To justify using simple linear regression, check that the four linear regression assumptions are not violated.
These assumptions are:

* Linearity
* Independent Observations
* Normality
* Homoscedasticity

### Model assumption: Linearity

The linearity assumption requires a linear relationship between the independent and dependent variables. 
Check this assumption by creating a scatterplot comparing the independent variable with the dependent variable. 

We'll create a scatterplot comparing the selected X variable with the dependent variable.

In [None]:
# Create a scatterplot comparing X and Sales (Y).

sns.scatterplot(x = data['TV'], y=data['Sales']);
plt.show();


**QUESTION:** Is the linearity assumption met?
Yes, definitely.

### Model assumption: Independence

The **independent observation assumption** states that each observation in the dataset is independent.

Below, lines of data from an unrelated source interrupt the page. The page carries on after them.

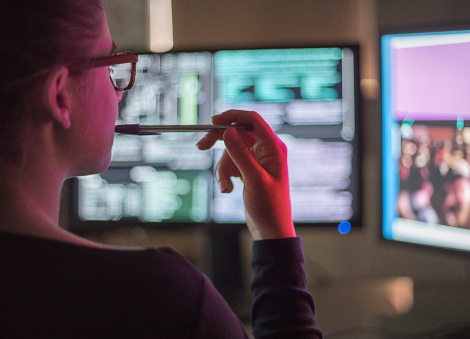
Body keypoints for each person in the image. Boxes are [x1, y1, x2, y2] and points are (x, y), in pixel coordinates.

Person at [0, 1, 322, 338]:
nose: (119, 95)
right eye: (112, 66)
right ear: (61, 96)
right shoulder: (159, 297)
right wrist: (275, 233)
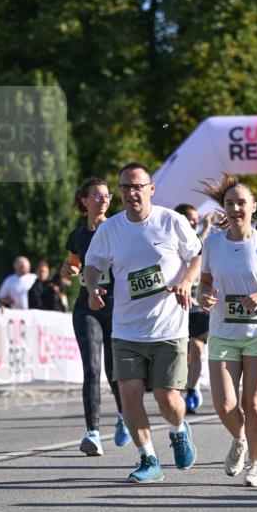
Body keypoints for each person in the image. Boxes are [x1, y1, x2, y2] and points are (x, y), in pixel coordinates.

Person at [84, 162, 202, 481]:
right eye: (125, 187)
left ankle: (178, 430)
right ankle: (148, 459)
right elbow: (93, 263)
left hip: (169, 327)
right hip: (126, 329)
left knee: (167, 398)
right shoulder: (111, 229)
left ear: (151, 188)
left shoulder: (171, 221)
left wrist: (187, 281)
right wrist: (93, 287)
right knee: (130, 396)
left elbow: (196, 255)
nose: (131, 193)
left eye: (137, 186)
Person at [197, 175, 257, 487]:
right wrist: (203, 296)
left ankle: (256, 465)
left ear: (253, 207)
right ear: (224, 208)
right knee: (225, 405)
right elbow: (205, 282)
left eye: (242, 203)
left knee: (254, 403)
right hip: (224, 330)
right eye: (230, 203)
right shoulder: (213, 243)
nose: (236, 208)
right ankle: (239, 440)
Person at [62, 178, 129, 457]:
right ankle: (93, 433)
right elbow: (72, 263)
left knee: (115, 372)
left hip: (116, 306)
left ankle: (125, 416)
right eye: (97, 196)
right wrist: (69, 270)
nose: (103, 200)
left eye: (107, 196)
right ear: (85, 201)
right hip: (86, 306)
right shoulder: (77, 236)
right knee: (91, 368)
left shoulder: (119, 229)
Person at [175, 203, 222, 414]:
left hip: (199, 306)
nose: (194, 222)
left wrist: (207, 227)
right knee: (182, 351)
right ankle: (181, 387)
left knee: (196, 346)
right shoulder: (173, 238)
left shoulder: (206, 240)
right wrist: (205, 227)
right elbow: (194, 247)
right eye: (190, 218)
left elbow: (201, 249)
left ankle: (192, 390)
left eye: (196, 218)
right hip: (179, 306)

As each marketing promotion (i.e., row) is independent from one another, the independence assumption is not violated.

### Model assumption: Normality

The normality assumption states that the errors are normally distributed.

We'll create two plots to check this assumption:

* **Plot 1**: Histogram of the residuals
* **Plot 2**: Q-Q plot of the residuals

In [None]:
# Calculate the residuals.

residuals = model.resid


# Create a histogram with the residuals.
figure = sns.histplot(residuals)


# Set the x label of the residual plot.
figure.set_xlabel("residuals")

# Set the title of the residual plot.
figure.set_title("Histogram of residuals")

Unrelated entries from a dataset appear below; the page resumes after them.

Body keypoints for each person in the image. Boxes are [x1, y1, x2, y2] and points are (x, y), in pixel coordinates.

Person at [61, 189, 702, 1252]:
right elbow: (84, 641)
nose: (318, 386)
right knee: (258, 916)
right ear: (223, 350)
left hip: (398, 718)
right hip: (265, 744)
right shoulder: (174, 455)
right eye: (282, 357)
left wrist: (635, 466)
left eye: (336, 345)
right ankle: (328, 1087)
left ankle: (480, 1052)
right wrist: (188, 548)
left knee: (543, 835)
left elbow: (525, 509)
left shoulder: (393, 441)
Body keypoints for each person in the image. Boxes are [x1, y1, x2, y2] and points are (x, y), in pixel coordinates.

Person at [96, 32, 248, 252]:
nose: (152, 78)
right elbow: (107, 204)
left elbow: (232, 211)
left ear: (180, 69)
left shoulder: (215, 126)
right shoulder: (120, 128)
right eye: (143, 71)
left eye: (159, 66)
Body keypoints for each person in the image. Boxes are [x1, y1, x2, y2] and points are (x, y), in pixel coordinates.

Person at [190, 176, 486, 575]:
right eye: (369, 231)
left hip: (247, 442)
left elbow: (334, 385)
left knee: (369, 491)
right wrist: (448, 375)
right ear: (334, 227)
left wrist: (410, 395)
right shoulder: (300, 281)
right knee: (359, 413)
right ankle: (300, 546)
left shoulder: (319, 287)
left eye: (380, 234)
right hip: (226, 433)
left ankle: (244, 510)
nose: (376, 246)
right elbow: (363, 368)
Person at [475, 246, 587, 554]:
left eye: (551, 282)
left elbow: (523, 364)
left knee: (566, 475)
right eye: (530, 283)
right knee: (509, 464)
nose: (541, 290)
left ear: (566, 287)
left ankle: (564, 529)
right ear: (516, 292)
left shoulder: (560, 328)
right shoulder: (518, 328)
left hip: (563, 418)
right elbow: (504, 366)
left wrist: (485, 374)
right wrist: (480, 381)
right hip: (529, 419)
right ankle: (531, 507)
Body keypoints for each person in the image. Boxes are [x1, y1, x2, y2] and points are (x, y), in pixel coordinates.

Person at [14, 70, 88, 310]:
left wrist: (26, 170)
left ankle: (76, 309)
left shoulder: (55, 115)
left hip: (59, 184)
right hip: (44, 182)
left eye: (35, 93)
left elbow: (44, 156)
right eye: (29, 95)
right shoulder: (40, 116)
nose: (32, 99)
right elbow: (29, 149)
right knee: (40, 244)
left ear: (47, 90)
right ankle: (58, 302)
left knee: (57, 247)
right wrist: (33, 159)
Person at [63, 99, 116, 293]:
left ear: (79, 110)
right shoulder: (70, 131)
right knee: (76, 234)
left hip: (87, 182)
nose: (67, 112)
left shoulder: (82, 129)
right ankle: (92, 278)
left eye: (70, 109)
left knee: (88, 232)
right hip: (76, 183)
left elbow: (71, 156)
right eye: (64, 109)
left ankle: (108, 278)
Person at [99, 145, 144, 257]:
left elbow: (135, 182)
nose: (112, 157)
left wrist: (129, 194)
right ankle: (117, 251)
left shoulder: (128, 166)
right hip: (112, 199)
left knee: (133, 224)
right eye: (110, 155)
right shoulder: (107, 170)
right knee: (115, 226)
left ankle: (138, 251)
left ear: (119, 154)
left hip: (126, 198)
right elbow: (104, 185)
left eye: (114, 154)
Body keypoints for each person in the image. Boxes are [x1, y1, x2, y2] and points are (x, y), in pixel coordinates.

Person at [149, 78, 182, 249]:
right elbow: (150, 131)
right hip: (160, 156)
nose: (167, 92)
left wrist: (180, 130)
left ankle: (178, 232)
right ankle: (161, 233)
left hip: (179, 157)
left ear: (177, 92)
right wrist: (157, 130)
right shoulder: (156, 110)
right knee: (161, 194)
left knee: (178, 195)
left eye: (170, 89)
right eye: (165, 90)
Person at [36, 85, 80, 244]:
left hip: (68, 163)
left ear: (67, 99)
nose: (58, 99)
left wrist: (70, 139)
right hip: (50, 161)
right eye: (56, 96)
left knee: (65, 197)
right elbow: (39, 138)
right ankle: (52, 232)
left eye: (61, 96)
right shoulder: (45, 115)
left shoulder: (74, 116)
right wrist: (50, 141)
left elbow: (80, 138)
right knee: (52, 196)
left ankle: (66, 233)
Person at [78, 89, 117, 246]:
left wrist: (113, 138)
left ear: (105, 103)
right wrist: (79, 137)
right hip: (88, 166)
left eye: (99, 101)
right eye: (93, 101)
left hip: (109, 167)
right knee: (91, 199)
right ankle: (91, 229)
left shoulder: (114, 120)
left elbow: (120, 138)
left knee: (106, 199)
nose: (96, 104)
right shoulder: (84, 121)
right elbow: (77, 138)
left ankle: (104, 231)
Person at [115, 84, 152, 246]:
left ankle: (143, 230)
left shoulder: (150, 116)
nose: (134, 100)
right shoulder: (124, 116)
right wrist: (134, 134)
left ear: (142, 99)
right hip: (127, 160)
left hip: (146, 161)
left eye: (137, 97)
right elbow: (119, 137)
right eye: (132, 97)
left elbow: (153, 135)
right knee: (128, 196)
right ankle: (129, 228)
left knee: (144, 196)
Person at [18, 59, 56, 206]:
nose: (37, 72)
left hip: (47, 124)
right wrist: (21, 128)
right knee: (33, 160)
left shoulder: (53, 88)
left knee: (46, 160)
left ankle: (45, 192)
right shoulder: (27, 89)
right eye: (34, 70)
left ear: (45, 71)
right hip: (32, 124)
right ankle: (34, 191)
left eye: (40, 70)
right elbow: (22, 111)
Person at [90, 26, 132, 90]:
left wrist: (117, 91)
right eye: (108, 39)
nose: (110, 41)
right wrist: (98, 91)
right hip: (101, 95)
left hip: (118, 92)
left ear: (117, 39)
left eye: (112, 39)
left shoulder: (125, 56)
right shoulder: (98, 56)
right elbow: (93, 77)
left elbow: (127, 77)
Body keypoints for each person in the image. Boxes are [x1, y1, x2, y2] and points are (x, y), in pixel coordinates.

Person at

# Create a Q-Q plot of the residuals.
figure2 = sm.qqplot(residuals, line='s')


### Model assumption: Homoscedasticity

The **homoscedasticity (constant variance) assumption** is that the residuals have a constant variance for all values of `X`.

We'll check this by creating a scatterplot with the fitted values and residuals. 
Add a line at $y = 0$ to visualize the variance of residuals above and below $y = 0$.

In [None]:
# Create a scatterplot with the fitted values from the model and the residuals.

X = data['TV']
fitted_value = model.predict()
figure = sns.scatterplot(x= fitted_value, y= residuals)

# Set the x-axis label.
figure.set_xlabel("fitted vALUES")
# Set the y-axis label.
figure.set_ylabel("RESIDUALS")
# Set the title.
figure.set_title("scatterplot with the fitted values from the model and the residuals")
# Add a line at y = 0 to visualize the variance of residuals above and below 0.
figure.axhline(0)

# Show the plot.
plt.show()

**QUESTION:** Is the homoscedasticity assumption met?.
Yes, as the fitted values are well distributed . and do not have any correlation among each other.

## Step 4: Results and evaluation

### Display the OLS regression results

If the linearity assumptions are met, we can interpret the model results accurately.

In [None]:
# Display the model_results

print(results)

### Measure the uncertainty of the coefficient estimates

Model coefficients are estimated. This means there is an amount of uncertainty in the estimate. A p-value and $95\%$ confidence interval are provided with each coefficient to quantify the uncertainty for that coefficient estimate.